Gharibi Mohamed, Zachariah Arun, Rao Praveen
Department of Computer Science and Electrical Engineering, University of Missouri-Kansas City, Kansas City, MO, United States.
Department of Electrical Engineering and Computer Science, University of Missouri-Columbia, Columbia, MO, United States.
Front Big Data. 2020 Apr 29;3:12. doi: 10.3389/fdata.2020.00012. eCollection 2020.

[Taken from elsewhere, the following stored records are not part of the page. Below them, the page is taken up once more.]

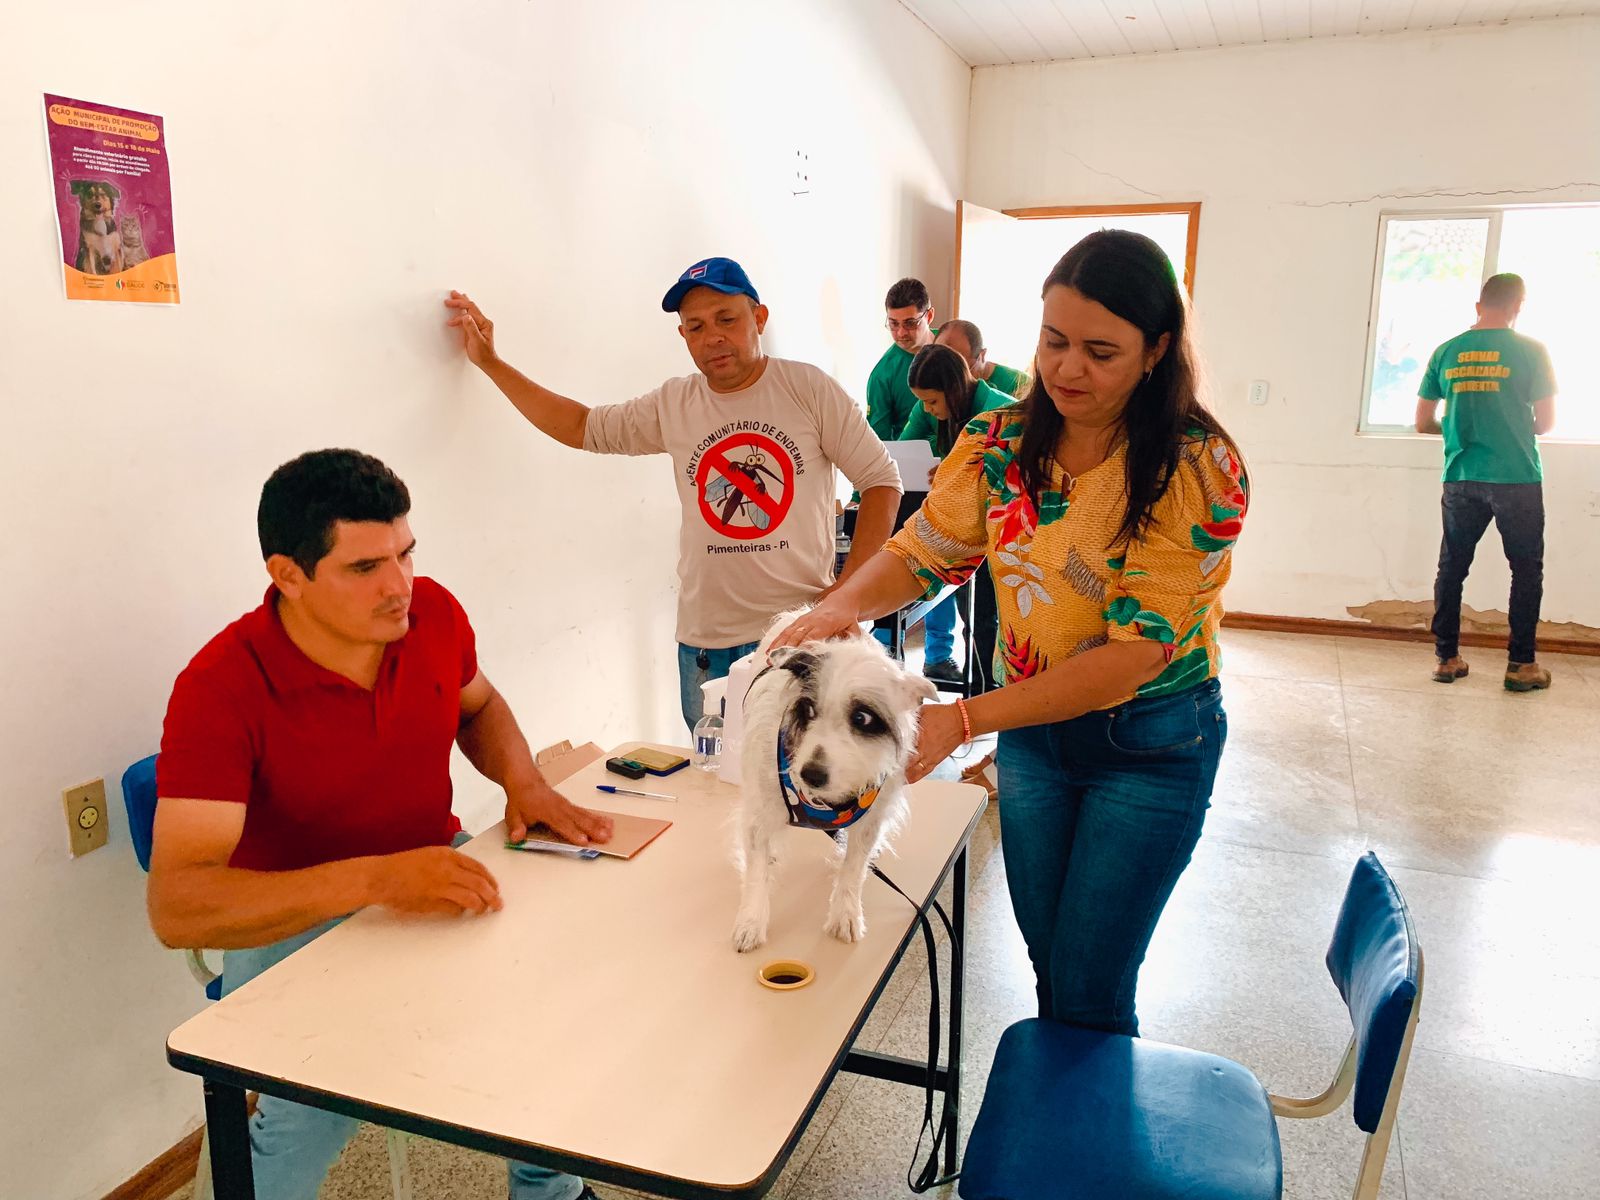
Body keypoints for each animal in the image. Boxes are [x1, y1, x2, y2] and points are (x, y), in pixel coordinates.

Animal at [731, 610, 937, 953]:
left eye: (862, 718)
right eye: (809, 709)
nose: (810, 775)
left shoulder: (871, 815)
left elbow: (854, 866)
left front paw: (845, 914)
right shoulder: (760, 810)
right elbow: (757, 866)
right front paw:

While there exist a plethora of datasets on the Internet related to Food, Energy, and Water (FEW), there is a real lack of reliable methods and tools that can consume these resources. This hinders the development of novel decision-making applications utilizing knowledge graphs. In this paper, we introduce a novel software tool, called FoodKG, that enriches FEW knowledge graphs using advanced machine learning techniques. Our overarching goal is to improve decision-making and knowledge discovery as well as to provide improved search results for data scientists in the FEW domains. Given an input knowledge graph (constructed on raw FEW datasets), FoodKG enriches it with semantically related triples, relations, and images based on the original dataset terms and classes. FoodKG employs an existing graph embedding technique trained on a controlled vocabulary called AGROVOC, which is published by the Food and Agriculture Organization of the United Nations. AGROVOC includes terms and classes in the agriculture and food domains. As a result, FoodKG can enhance knowledge graphs with semantic similarity scores and relations between different classes, classify the existing entities, and allow FEW experts and researchers to use scientific terms for describing FEW concepts. The resulting model obtained after training on AGROVOC was evaluated against the state-of-the-art word embedding and knowledge graph embedding models that were trained on the same dataset. We observed that this model outperformed its competitors based on the Spearman Correlation Coefficient score.
虽然互联网上存在大量与食物、能源和水(FEW)相关的数据集,但真正缺乏能够利用这些资源的可靠方法和工具。这阻碍了利用知识图谱的新型决策应用程序的开发。在本文中,我们介绍了一种名为FoodKG的新型软件工具,它使用先进的机器学习技术丰富FEW知识图谱。我们的总体目标是改善决策制定和知识发现,并为FEW领域的数据科学家提供更好的搜索结果。给定一个输入知识图谱(基于原始FEW数据集构建),FoodKG会根据原始数据集的术语和类别,用语义相关的三元组、关系和图像对其进行丰富。FoodKG采用一种现有的图嵌入技术,该技术是在联合国粮食及农业组织发布的一个名为AGROVOC的控制词汇表上训练的。AGROVOC包括农业和食品领域的术语和类别。因此,FoodKG可以通过语义相似性分数和不同类别之间的关系来增强知识图谱,对现有实体进行分类,并允许FEW专家和研究人员使用科学术语来描述FEW概念。在AGROVOC上训练后得到的模型,与在同一数据集上训练的最先进的词嵌入和知识图谱嵌入模型进行了评估比较。我们观察到,基于斯皮尔曼相关系数得分,该模型优于其竞争对手。